Por lo general se practica junto con diferentes tipos de psicoterapia, ayudando a que una persona se enfoque en el momento presente a propósito, observándolo y describiéndolo sin juicios ni apegos, viendo las situaciones como son y no la concepción que tenemos de ellas. Al aprender a describir eventos sin juicios, nuestra respuesta de «lucha o huida» no siempre se activará, sino solo cuando sea útil para sobrevivir. De esta manera podemos desarrollar factores protectores para futuras emociones difíciles o interacciones desafiantes.
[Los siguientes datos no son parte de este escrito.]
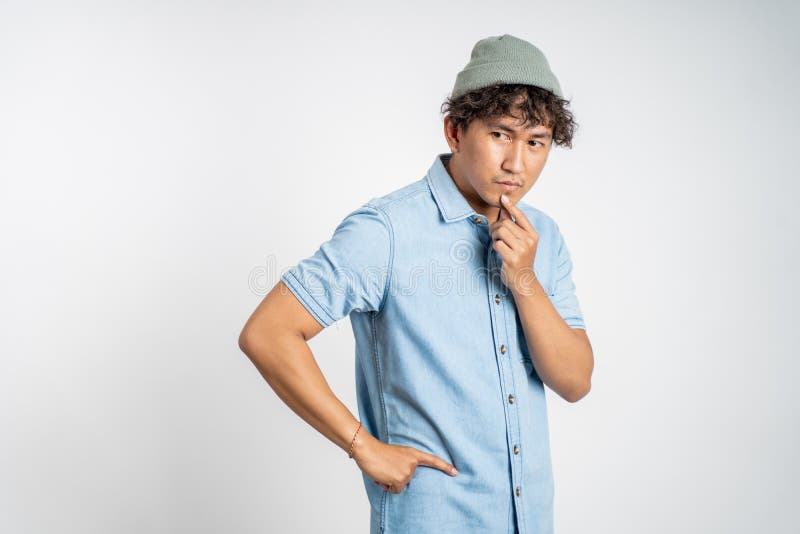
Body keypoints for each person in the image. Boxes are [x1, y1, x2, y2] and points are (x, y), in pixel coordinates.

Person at [238, 33, 594, 534]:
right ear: (454, 131)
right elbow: (268, 333)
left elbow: (575, 381)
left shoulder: (544, 238)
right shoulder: (386, 231)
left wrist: (524, 280)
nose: (517, 163)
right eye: (500, 135)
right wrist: (363, 446)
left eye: (535, 142)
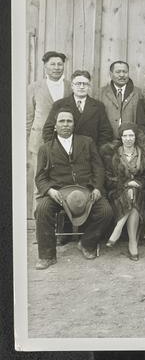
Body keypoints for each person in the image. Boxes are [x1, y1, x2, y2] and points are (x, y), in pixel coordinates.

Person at [34, 108, 114, 270]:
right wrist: (50, 190)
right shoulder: (46, 148)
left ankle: (86, 243)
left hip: (86, 191)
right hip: (59, 193)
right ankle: (47, 256)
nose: (65, 125)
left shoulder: (87, 142)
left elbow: (98, 168)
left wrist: (97, 188)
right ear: (55, 126)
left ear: (74, 124)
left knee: (107, 212)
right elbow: (40, 177)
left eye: (69, 121)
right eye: (61, 121)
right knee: (42, 209)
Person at [102, 123, 145, 261]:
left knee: (134, 194)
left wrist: (138, 183)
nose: (128, 139)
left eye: (131, 135)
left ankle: (119, 227)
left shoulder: (144, 154)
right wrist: (126, 184)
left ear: (135, 137)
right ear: (121, 137)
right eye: (125, 136)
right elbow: (108, 177)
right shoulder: (112, 155)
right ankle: (132, 243)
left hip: (141, 191)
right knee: (131, 195)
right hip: (117, 192)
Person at [27, 51, 72, 217]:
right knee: (39, 182)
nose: (56, 68)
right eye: (52, 64)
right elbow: (28, 118)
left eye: (60, 64)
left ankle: (61, 224)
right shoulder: (34, 87)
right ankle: (39, 224)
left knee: (63, 181)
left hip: (64, 142)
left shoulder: (70, 86)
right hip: (39, 142)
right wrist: (28, 144)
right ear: (45, 66)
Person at [42, 70, 113, 148]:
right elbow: (48, 131)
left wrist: (96, 151)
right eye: (78, 84)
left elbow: (106, 133)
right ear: (72, 86)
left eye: (85, 84)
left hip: (89, 153)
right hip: (65, 153)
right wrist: (57, 150)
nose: (82, 87)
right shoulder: (59, 105)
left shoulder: (98, 106)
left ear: (89, 86)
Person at [94, 60, 143, 138]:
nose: (122, 75)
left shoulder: (138, 93)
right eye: (118, 72)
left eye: (125, 72)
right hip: (107, 141)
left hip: (130, 141)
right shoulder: (100, 93)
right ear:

Las personas que practican meditación han reportado niveles significativamente más altos de atención plena, autocompasión y sensación general de bienestar, y niveles significativamente más bajos de síntomas psicológicos y dificultades con la regulación de las emociones, en comparación con aquellos que no lo hacen. Los cambios en estas variables se asociaron directamente con el alcance de la práctica de la meditación.